日本特有のネット文化と思われがちだが、英語圏にもよく見られる。ネットのトレンドやミームを記録するKnow Your Memeによると、英語版「嘘松」の原型は2012年のRedditでバズった「バスの英雄(The Bus Knight)」という投稿らしい。

バスに乗っていたら最高な出来事に遭遇した。カップルらしき男女が乗ってきたのだが、運賃が足りないようでなぜか運転手に難癖をつけ始め、人種差別的な言葉で罵った。すると乗客の1人が立ち上がり、勇敢にも運転手を庇った。「やんのかてめえ?」と男が言うと、この頼もしいヒーローは「やってやろうじゃないか。降りろ」と応戦の構えを見せた。乗客に緊張が走る。男はバスの外に立ち、女は「徹底的にやっちゃってよ」と息巻いた。しかしヒーローは静かに運転手に向き直ると「今だ、ドアを閉めろ」と言い、自分の座席にゆっくりと戻っていった。運転手はドアを閉め、バスは走り出した。乗客は皆どよめき、拍手し、歓声を上げた。抱き合う人たちもいた。俺は窓から、遠ざかるカップルに向けて中指を立てた。

ここから様々な派生系が生まれるのだが、嘘松の特徴である

・社会正義や道徳心をくすぐる内容
・公共の場
・衆人環視
・ヒーロー/ヒロイン的存在
・皆が一斉に拍手

などが網羅されている。「皆が拍手」の部分は特に効果的な締めの句として多用されたため、この手の嘘松は大抵そのまま“Everybody clapped story”と呼ばれる。日本語らしくいうなら「皆拍」か。

上記の特徴だけを見ると日本の嘘松と似ているが、ここ数年でアメリカの「皆拍」は様変わりした。社会正義マンによるヴァーチュ・シグナル(自らの美徳を誇示し、自身の信じる善行や道徳的価値観を他者にも強いる行為)を纏った説教臭さが増し、オーソドックスな人種ネタに加えジェンダーや党派性を煽るものが多くなった。例えば「MAGA帽を被った白人男にミスジェンダリングされた」などである。またある種の活動家文化を反映するかのように、子供をダシにする話が増え、テンプレ化した。「3歳の娘に『トランプは負けたよ』というと彼女は『もう怖い夢を見なくていいんだね』と嬉し泣きした」という具合である。

実例を挙げる。これはバイデン大統領の就任式後に、クリントン夫妻の娘であるチェルシー・クリントンがツイートしたものだ。

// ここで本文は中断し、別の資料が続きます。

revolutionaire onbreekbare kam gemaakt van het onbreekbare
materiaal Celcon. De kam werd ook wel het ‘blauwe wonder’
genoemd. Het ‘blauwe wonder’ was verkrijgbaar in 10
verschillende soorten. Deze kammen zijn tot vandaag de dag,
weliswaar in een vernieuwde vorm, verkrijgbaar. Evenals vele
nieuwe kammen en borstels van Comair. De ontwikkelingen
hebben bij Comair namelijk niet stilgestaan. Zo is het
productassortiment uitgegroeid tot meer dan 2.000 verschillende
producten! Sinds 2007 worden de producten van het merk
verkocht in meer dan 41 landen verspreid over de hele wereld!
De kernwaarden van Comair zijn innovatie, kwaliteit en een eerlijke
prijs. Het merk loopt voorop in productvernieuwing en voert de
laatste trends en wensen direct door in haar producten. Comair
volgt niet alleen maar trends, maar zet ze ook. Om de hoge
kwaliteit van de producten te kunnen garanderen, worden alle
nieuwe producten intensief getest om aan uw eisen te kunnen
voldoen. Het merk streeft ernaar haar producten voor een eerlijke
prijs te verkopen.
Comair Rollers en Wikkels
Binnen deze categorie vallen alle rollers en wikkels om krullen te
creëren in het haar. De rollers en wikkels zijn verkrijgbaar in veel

『数字の好きな我が息子エイデンに、「今日は21世紀の21番目の年の21日目よ、すごくない?」というと、息子は間髪を入れず、「そうだね、だけど今日がバイデン大統領が一日をホワイトハウスで過ごす最初の日だよ。そっちの方がクールだよ」と。やっぱり彼はわたしの子だわ!』

チェルシー・クリントンの息子が当時4歳であったことを考えると、この内容は疑わしい。しかしリプ欄での「はい嘘松」、「そして皆が拍手した」という煽りをよそに、バイデン就任を祝うのに充分な数のいいねを獲得したのは確かである。

もうひとつ、多用される嘘松テンプレを挙げる。

これはつい先日見かけたもので、「黒人のわたしが病院内を歩いていたら、清掃員と間違えられた。わたしは医師である証拠にIDを見せねばならなかった」という人種・性別バイアスがテーマの嘘松(話の真偽はともかく既にそう認定されてしまっている)である。黒人の部分が他の有色人種や女性になったり、スーパーで店員に間違えられたなどのバージョンはあるものの、メッセージは一貫している。「アメリカは差別と偏見にまみれた国だ」ということが言いたいわけだ。

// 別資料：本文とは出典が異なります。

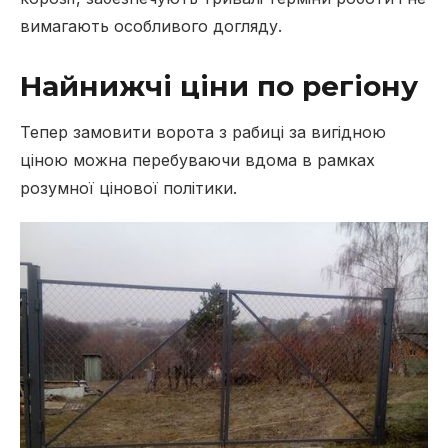
вимагають особливого догляду.
Найнижчі ціни по регіону
Тепер замовити ворота з рабиці за вигідною
ціною можна перебуваючи вдома в рамках
розумної цінової політики.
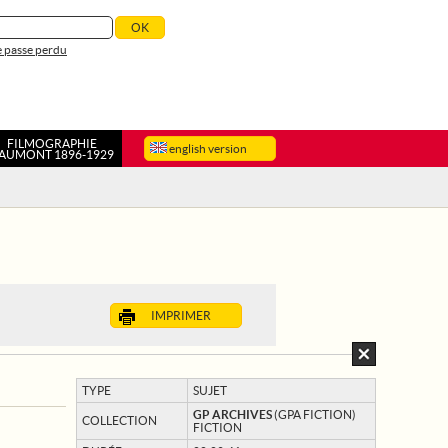
 passe perdu
FILMOGRAPHIE
english version
AUMONT 1896-1929
IMPRIMER
TYPE
SUJET
GP ARCHIVES
(GPA FICTION)
COLLECTION
FICTION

全身スーツの男性を清掃員と考えるのも不自然だし、そもそも清掃員に間違われて憤慨することこそが職業差別の表れである。それらを指摘され投稿者はリプ欄を閉じた。リベラル社会正義マンは、自分の内面に潜む悪に対していつも無頓着だ。

架空のストーリーでも、批判されようとも、結果的にバズればこうしたナラティヴのひとつひとつは世論形成の一助となる。大統領選・コロナ禍・全米暴動のトリプルコンボで、嘘松の党派性はかつてないほど色濃くなり、よりセンセーショナルな妄想がまかり通るようになった。もはや嘘松は一時の承認欲求を満たすためだけのものではない。立派なプロパガンダの道具なのである。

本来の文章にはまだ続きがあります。